Introduction: Statements
After having worked eleven years in sales and marketing planning, I resigned in 1995 to practice art. The reactions from my fifty colleagues, friends and family was overwhelming, and to my great surprise, enormously positive. This is the most influential 'art work' I have ever made.
When I studied at business school I took a course that examined the paradigm of the marketing world: The set of background assumptions taken for granted and our patterns of thinking about how to do things. We looked at what underlying view points we did not question, e.g. about ethics and aesthetics. This has forever influenced the way I think.
I have seen 'Pretty Woman' three times and shed a tear each time. I have seen more than 3000 mainstream films, almost all with the same narrative structure: Introduction, complications, peak and disclosure. I keep coming back to investigating how that structure influences our way of living.
When I talk to someone I like to ask a lot of questions because I want to know 'where' that person is. What is his/her state of mind, situation, problem, idea, interests, etc? From there the actual dialogue can take place.
You know the situation when you talk to someone at a party without knowing what or who they are? You have to be totally present as you cannot rely on knowledge about your shared past as there is none. I love that situation.
In making art I am interested in working with what happens between people and the formation of social spaces. Therefor I do not see 'selling it' as a given trajectory, unless this 'formation of social space' can be achieved by selling my art.
I am interested in public art. I find it challenging to make something in a place that was not meant for art. That has a 'life' of its own. To enter a context that does not 'help' you as an artist. With this, I mean that an art context always makes the audience look and investigate. In the public domain you do not usually have a designated audience. First, the artwork has to enter and, then, work in the local-social context.
To talk about and consciously work with an 'audience' is taboo in the art world.
When I enter an arena as an artist, e.g. a corner shop, I am in one paradigm, and the shop, its staff and customers are in another. In working with them on a project I do not pursue making an intervention. Rather, I try to create a bridge that will allow an interrelation of our social spheres.

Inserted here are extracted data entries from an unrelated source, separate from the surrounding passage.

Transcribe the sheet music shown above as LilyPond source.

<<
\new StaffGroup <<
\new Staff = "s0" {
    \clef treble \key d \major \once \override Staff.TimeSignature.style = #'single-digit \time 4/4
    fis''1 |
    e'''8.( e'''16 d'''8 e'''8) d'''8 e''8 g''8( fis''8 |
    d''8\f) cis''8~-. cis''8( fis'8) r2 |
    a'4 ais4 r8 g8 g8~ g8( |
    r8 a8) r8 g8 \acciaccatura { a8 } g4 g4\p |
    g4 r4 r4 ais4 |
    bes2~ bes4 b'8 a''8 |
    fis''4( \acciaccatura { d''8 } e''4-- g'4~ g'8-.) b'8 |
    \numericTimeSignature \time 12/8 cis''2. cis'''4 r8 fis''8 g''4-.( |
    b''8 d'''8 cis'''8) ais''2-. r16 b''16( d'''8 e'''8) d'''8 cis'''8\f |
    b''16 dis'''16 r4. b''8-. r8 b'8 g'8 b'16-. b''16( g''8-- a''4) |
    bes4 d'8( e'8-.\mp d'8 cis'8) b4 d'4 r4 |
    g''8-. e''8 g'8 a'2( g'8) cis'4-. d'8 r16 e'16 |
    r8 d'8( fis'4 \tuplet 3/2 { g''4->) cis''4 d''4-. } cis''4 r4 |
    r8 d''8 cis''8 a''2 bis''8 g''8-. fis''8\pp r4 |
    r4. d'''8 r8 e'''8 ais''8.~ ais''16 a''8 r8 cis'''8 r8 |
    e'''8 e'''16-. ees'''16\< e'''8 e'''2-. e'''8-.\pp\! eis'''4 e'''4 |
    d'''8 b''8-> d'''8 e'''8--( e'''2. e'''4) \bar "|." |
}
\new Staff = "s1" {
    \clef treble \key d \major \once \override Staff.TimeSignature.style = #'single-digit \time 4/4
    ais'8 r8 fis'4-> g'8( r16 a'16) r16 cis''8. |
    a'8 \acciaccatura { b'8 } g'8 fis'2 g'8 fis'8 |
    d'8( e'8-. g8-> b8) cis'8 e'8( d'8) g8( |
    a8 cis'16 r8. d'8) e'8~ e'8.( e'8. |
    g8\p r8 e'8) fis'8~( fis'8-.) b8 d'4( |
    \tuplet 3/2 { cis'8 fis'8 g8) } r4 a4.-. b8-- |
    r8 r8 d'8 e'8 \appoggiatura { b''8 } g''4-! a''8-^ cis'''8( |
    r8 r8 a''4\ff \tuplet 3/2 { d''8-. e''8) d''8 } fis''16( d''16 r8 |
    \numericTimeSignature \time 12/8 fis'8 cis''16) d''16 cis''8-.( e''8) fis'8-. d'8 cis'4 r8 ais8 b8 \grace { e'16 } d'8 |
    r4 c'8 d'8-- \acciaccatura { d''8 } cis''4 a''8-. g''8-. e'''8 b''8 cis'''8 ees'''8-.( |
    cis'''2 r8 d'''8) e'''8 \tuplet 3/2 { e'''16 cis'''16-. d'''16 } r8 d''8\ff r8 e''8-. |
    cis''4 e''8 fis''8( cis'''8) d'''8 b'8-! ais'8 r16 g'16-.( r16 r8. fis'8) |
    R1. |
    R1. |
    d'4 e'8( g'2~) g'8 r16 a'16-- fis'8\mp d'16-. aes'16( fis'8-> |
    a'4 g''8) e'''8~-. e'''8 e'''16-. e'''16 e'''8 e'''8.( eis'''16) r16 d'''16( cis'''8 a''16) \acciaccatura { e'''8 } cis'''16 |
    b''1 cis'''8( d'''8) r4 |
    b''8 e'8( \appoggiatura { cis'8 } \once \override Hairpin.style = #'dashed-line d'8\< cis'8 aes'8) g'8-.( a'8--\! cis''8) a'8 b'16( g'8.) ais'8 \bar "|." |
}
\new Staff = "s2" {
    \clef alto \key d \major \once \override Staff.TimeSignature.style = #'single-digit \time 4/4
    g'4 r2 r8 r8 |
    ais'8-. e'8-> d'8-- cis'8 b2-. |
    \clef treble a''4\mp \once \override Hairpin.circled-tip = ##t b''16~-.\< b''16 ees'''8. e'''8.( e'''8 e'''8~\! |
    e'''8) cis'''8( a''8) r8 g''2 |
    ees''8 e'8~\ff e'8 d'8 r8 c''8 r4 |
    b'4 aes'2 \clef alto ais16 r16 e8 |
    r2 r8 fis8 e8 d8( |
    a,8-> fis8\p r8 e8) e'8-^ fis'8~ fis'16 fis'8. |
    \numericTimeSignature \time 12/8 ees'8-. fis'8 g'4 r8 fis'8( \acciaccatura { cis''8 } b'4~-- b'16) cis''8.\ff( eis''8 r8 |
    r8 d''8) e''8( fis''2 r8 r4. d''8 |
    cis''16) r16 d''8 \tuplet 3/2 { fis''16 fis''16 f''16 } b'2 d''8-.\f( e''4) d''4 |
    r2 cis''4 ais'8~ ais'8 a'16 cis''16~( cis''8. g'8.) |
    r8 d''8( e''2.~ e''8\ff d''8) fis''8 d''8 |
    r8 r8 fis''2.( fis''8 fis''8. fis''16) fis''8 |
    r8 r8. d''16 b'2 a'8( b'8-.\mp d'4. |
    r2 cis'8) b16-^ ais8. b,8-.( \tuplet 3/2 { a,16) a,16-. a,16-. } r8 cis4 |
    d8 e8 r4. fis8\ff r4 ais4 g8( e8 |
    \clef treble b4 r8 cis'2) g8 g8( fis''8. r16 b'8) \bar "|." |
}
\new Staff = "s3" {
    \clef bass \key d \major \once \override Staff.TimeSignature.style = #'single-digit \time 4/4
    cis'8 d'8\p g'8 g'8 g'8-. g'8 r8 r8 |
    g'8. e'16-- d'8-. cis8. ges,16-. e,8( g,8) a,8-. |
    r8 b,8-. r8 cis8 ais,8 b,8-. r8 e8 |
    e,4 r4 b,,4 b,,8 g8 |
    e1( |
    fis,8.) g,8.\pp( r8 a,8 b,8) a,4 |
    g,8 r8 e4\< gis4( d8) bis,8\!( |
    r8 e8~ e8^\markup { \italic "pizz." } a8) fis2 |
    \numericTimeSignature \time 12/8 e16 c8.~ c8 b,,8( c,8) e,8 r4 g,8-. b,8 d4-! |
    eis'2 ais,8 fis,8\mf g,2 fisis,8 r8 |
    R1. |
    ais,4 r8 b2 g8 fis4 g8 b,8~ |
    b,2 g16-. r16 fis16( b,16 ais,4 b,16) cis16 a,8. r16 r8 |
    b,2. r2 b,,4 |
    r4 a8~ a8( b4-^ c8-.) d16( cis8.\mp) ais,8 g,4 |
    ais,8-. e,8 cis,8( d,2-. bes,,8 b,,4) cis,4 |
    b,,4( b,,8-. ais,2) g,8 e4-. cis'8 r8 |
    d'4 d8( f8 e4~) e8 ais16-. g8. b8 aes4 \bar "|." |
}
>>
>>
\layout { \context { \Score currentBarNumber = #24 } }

When I helped Jeppe Hein to refurbish the toilet in 'A Supermarket' (please see The Corner Shop Project) and spend four days of hard work I had an extraordinary experience: "Why was I doing this?" I did not get paid, it was not for a friend or family, it would not be an 'appreciated' art piece...it was something else. That 'working' was in another space, of another 'economy' than anything I ever did before.
The greatest challenge that faces us today is to find or unveil alternative and parallel models to today's capitalism.
I find it interesting not to make finished works. I prefer to make something that is so open that the audience feel compelled to participate in the (problem solving) process. Ethically, this is more viable: To show that the artist is not the giver and the audience not the receiver of ideas and solutions, but that we share a common responsibility for finding a way.
I am interested in business. I see many artists 'critique' business and their capitalistic motivations. They often do this without ever having been in business (which is a perfectly valid strategy). I have been in business, and what I do, is to offer that insight to an art audience. I think art can learn from business and that a bridge is as useful as critique.
To me design is primarily about when you can open a bottle without straining your wrist. But also the formation of atmosphere and the way you function in its realm. Style is an added layer with an uncertain ethical place. The idea of "social design" intrigues me: How can design, especially interior design, be used as an artistic material to form a social experience?